Databricks, Snowflake And The New Data Platform Battleground
Databricks and Snowflake are fighting for control of the layer where enterprise data becomes usable for analytics, automation, and agentic AI. Databricks began with Apache Spark to handle unstructured data and then expanded into structured data with its Data Lakehouse, a single platform for multiple data types. A Microsoft agreement to bundle Databricks with Azure helped it reach a USD 100 million (approx. RM460 million) annual revenue run rate by 2018, and by February the company said its run rate had grown to USD 5.4 billion (approx. RM24.8 billion), with fourth-quarter revenue up more than 65% year over year. According to Tomasz Tunguz of Theory Ventures, “It’s exceptional that Databricks’ growth has been accelerating as it scales.” Snowflake, once dominant in structured cloud data, is racing to catch up on unstructured data and AI tools, while still growing about 30% annually, as enterprises align data infrastructure investment with AI ambitions.
Why Data Infrastructure Now Matters As Much As AI Models
Enterprises are discovering that without the right data architecture, even the most advanced AI models deliver limited value. Most organizational information is unstructured—text, documents, messages, images—and this is exactly the material AI systems need. Databricks’ and Snowflake’s evolution shows that enterprise data platforms must now support both structured ERP records and messy unstructured content, while enforcing governance, security, and privacy. For finance, supply chain, HR, customer operations, and industry-specific processes, AI model deployment depends on clean, timely, and well-governed data more than on any single model choice. This is pushing CIOs and ERP leaders to treat data readiness as the unseen AI battleground. Instead of focusing budgets purely on model licenses or training runs, they are directing enterprise AI spending toward platforms that can prepare, catalog, and operationalize data across departments so that AI applications can be embedded into real business workflows.

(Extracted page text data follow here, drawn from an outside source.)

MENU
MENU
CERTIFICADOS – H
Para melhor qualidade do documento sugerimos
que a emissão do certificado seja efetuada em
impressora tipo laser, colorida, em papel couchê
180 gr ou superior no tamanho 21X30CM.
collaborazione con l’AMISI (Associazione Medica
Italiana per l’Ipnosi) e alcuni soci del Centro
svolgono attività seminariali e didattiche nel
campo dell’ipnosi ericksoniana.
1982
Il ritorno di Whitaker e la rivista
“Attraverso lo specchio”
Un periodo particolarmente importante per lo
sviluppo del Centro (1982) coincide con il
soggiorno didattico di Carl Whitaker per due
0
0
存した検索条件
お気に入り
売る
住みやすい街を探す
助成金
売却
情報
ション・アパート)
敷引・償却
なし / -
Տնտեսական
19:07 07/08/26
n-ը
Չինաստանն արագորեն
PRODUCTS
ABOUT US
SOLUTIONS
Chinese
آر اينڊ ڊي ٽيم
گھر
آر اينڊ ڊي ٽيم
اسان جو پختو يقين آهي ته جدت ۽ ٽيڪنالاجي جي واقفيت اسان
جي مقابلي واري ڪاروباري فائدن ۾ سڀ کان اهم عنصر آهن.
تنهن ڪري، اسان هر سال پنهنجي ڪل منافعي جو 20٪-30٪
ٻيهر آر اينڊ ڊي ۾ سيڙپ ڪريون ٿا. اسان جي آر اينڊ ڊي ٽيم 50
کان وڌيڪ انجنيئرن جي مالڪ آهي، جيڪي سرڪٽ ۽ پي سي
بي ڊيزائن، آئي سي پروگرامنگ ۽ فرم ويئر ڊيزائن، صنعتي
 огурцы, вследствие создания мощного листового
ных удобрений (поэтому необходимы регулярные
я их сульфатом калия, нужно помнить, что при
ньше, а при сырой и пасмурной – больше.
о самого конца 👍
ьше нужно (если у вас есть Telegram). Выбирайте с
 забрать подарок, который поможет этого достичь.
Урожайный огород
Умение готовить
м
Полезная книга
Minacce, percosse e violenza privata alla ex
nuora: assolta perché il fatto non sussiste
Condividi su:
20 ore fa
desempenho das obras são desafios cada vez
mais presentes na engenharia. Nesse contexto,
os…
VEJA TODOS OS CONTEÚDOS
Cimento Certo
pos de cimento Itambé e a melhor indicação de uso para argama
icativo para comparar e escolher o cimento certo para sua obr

Acquisitions Show A Shift To Full-Stack Enterprise AI
The acquisition race between Databricks and Snowflake shows how enterprise AI strategies are maturing from proof-of-concept models to full-stack platforms. Databricks has bought MosaicML for about USD 1.3 billion (approx. RM6 billion) to bring in generative AI training and customization, along with Arcion, Neon, Mooncake Labs, and Tabular, the latter reportedly costing more than USD 1 billion (approx. RM4.6 billion). Snowflake, for its part, acquired Neeva for roughly USD 185 million (approx. RM851 million) and brought in its CEO, Sridhar Ramaswamy, to accelerate AI capabilities. These deals are not only about storage or querying; they expand model customization, transaction-level connectivity, and governance. For ERP vendors and systems integrators, this creates a new dependency: application data and process logic must align with whichever enterprise data platforms customers select. As a result, data infrastructure investment is becoming the backbone of sustainable AI model deployment, not a supporting afterthought.
Agentic AI Pushes Enterprises Toward Production-Grade Data Platforms
The next wave of enterprise AI is agentic AI, in which autonomous agents perform complex tasks across business systems. These agents cannot operate on disconnected or poorly governed data; they require live operational context, consistent access to structured and unstructured information, and safe connections into core processes. Databricks’ CTO of Neural Networks, Hanlin Tang, notes that companies are already gaining real value from agentic AI, a statement he says he could not have made a year earlier. Albertsons, for example, uses Databricks-enabled AI systems to optimize promotional spending, showing what is possible when data infrastructure and AI are tightly integrated. As more enterprises aim for similar results, they are shifting enterprise AI spending away from isolated model pilots toward enterprise data platforms designed for production-scale AI model deployment. This is repositioning data infrastructure from a back-office concern to a central pillar of competitive strategy.